All the Voices: Our Political Family Trees

All the Voices: Our Political Family Trees

  Political beliefs are so polarized that even some family members aren’t speaking to each other. Here’s your chance to speak Across the Great Divide and share how your beliefs came to be!  

This spring, 150 straight-from-the-heart poems or short statements of why you believe what you believe will be selected for a new book by City Lore and Bowery Poetry. The result will be All the Voices – a book in which EVERYBODY’S voice, all across the spectrum, will be Heard and Respected. 

Poems or statements must begin with “I am from…“ and use “I am from…” at least one more time.  Our maximum length is 23 lines. We are looking for poems that tell a story about the evolution of your beliefs, rather than those that simply state a political position. The poems we are looking for are, in a sense, your political family tree.

Authors of selected poems will receive $50 and a copy of the book. Others will have their poems featured on our Facebook page.

Send poems via email to . Include name, city and state, age and phone number – this information will not be used for any purpose other than the book. 

Deadline: midnight, September 30, 2022. There is no submission fee.
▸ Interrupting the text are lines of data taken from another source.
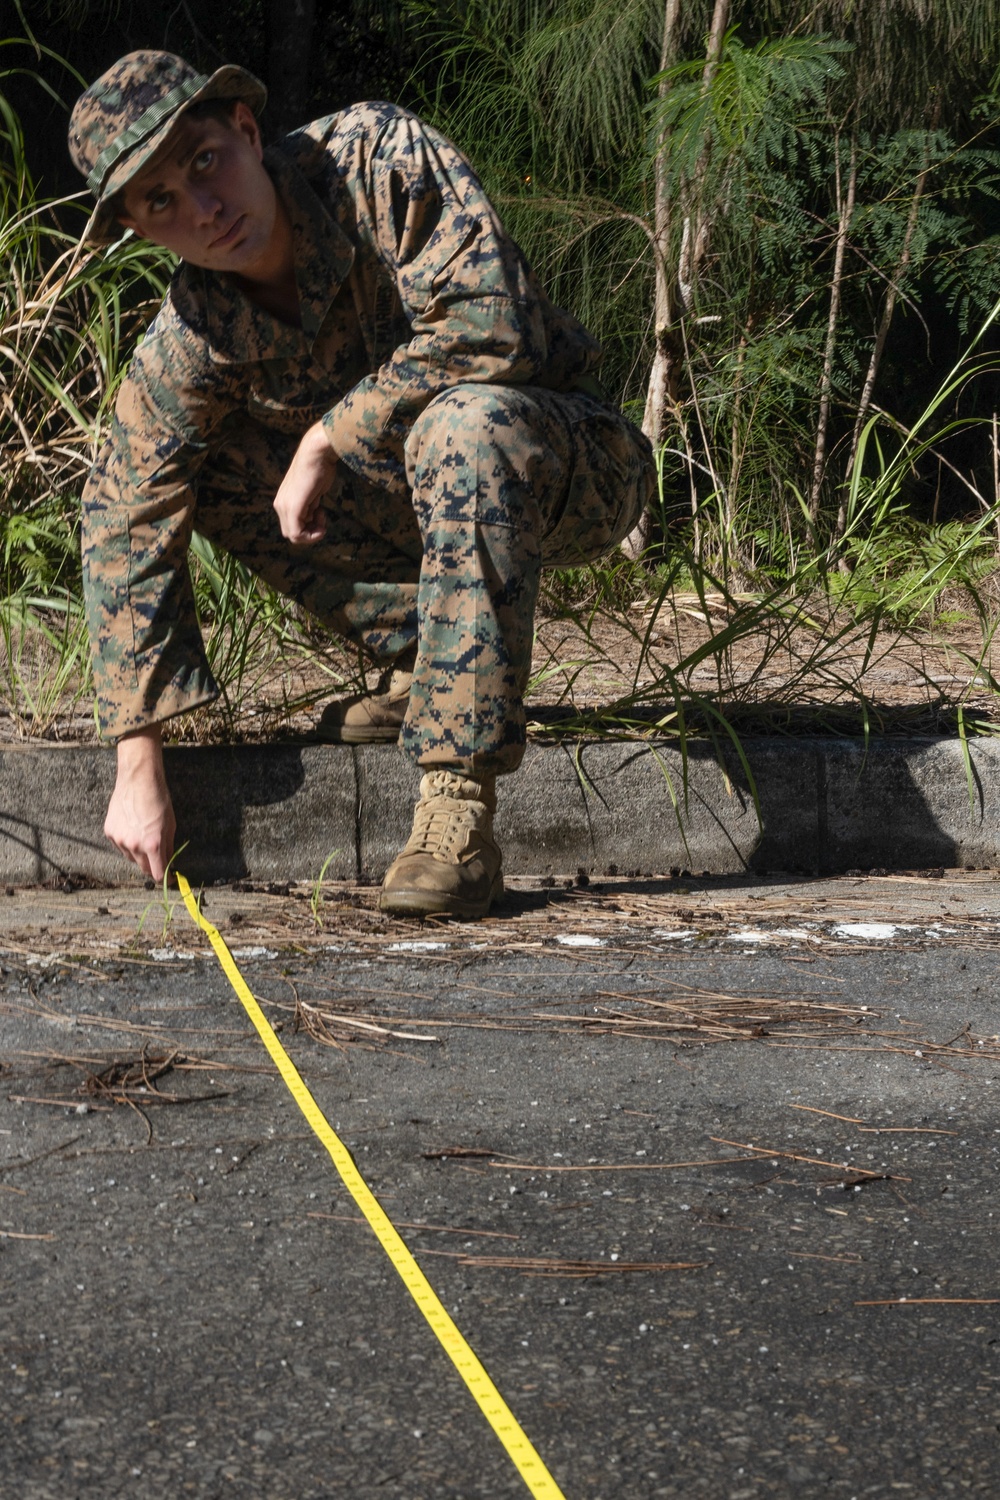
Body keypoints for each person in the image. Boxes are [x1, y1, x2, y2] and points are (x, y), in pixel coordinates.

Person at [68, 50, 654, 919]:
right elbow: (122, 517)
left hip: (567, 461)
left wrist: (328, 435)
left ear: (244, 127)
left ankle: (456, 809)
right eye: (161, 202)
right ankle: (432, 662)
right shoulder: (192, 334)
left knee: (466, 426)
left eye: (203, 162)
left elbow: (496, 320)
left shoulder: (373, 159)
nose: (205, 208)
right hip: (417, 510)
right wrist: (138, 761)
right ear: (140, 230)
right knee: (208, 472)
Please don’t hesitate to write if you have questions.

Steve and Bob




The poet George Ella Lyon’s family ran a dry cleaning shop in Harlan, Kentucky.  She began her poem, “Where I’m From” this way –

I am from clothespins,

from Clorox and carbon-tetrachloride.

I am from dirt under the back porch . . .


I’m from the know-it-alls

and the pass-it-ons,

from Perk up! and Pipe down!

I’m from He restoreth my soul

with a cottonball lamb

and ten verses I can say myself.

Inspired by her poem we are gathering a particular kind of “Where I’m from” poem that aims to bring people together across the divisions that are tearing our country apart.  Here are some questions which can tease out a poem from you about who you are as a citizen of this country. Answer the ones that spark ideas in you.

What personal experiences and people have shaped your ideas about what kind of country we should be?

Who shaped your values and beliefs about society – your parents, grandparents, friends, people you admire?

When was the first time you became aware of “politics”?

Did your parents take you with them into the voting booth?

Does your family talk politics at the dinner table? Has this changed over the years?

In what ways do you express your beliefs about how our society should be run (letters, conversations, protests, voting)?

What would you say are the reasons you believe what you believe?  What truths do you believe to be self-evident?